I wish the Secretary would back away from his commitment to tying test scores to judgments about teachers, but that’s not likely to happen. In fact, his choices for Under Secretary (Ted Mitchell, who comes from the market-based education sector) and Special Advisor (former New York State Commissioner John King) suggest that Mr. Duncan is doubling down, not seeking common ground.

It is my fervent wish that the good people within the charter school world will police their own, because it’s increasingly clear that the ‘movement’ is being hijacked by profiteers and other ne’er-do-wells who are in it for the money. If the good folks continue to do very little, charter schools will become another failed experiment. It’s disingenuous for education’s leaders and politicians to say they “support good charters and oppose bad ones” and then do nothing about the loopholes that allow for-profit and not-for-profit charter operators to looti the public treasury.

I hope that the educational approach known as ‘social and emotional learning’ attracts more public support, some new champions, and maybe even a name that doesn’t sound so soft and squishy.

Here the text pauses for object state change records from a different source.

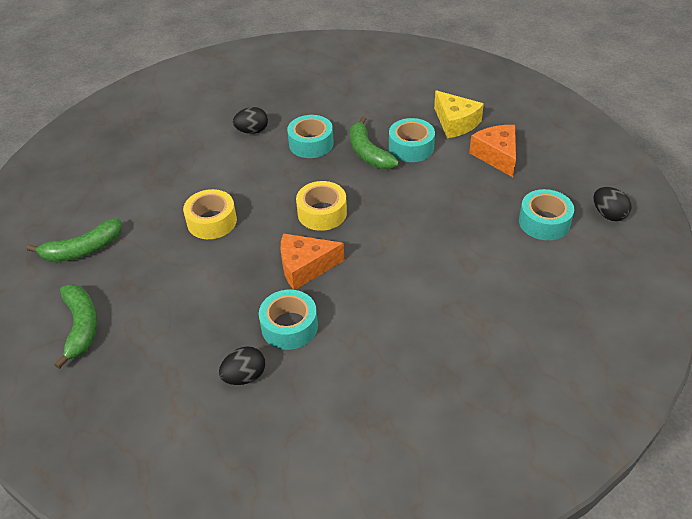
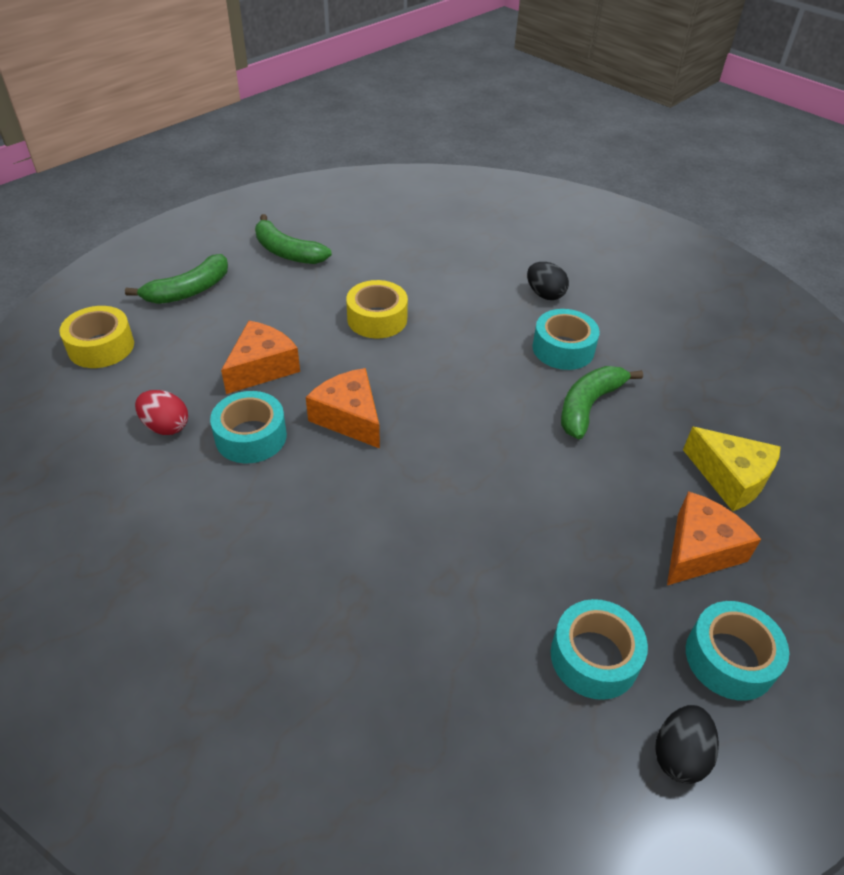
camera: 60 degrees right, 0 degrees up
black egg [219,346,265,385] -> red egg [135,390,188,435]
yellow tape [296,181,347,231] -> yellow tape moved to [59,306,134,368]
turquoise tape [389,118,435,162] -> turquoise tape moved to [686,601,789,701]
yellow cheese [434,90,484,138] -> yellow cheese turned 75 degrees counterclockwise [683,427,781,511]
none -> orange cheese [221,321,300,394]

I wish that educators who are using technology just to get test scores up would leave the profession. “Drill and kill” deserves to die. Technology allows students to be producers of knowledge, not just consumers and regurgitators. We owe it to our kids to get it right.

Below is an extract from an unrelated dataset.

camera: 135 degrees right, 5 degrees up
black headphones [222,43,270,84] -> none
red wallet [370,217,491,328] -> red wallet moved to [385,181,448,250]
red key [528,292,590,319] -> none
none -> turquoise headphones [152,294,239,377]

Related to that wish, I hope that the idea of giving students more control over their own learning spreads. When students use technology to do original work, they almost always end up collaborating, a key piece of ‘social and emotional learning.’

I wish that no one ever again use the word ‘rigor’ when talking about education. “Challenging” is good; “rigorous” is bad. Let’s agree to leave rigor where it belongs, with “rigor mortis” and other harsh and unyielding stuff.

I wish that the critics of testing and ‘test-based accountability’ would get together with their opponents and agree on some fair, effective and efficient ways of evaluating teachers. Just being against something isn’t enough, in my book, and teachers deserve to be fairly evaluated.

I wish that we would figure out how to make it harder to become a teacher but easier to be one. Right now a lot of our policies and rhetoric are making it downright unpleasant to be a teacher. Let’s raise entry level standards and improve training, but then we need to make sure teachers are free to teach.

How will we remember 2015? Will it be “The Year of the Common Core” or “The Year of Opting Out”? There are other possibilities: “The Year Preschool Took Off,” “The Year College Students and Parents Said ‘No Mas’,” and “The Year of Blended Learning.”

What do you anticipate 2015 will bring for American education? What are your wishes?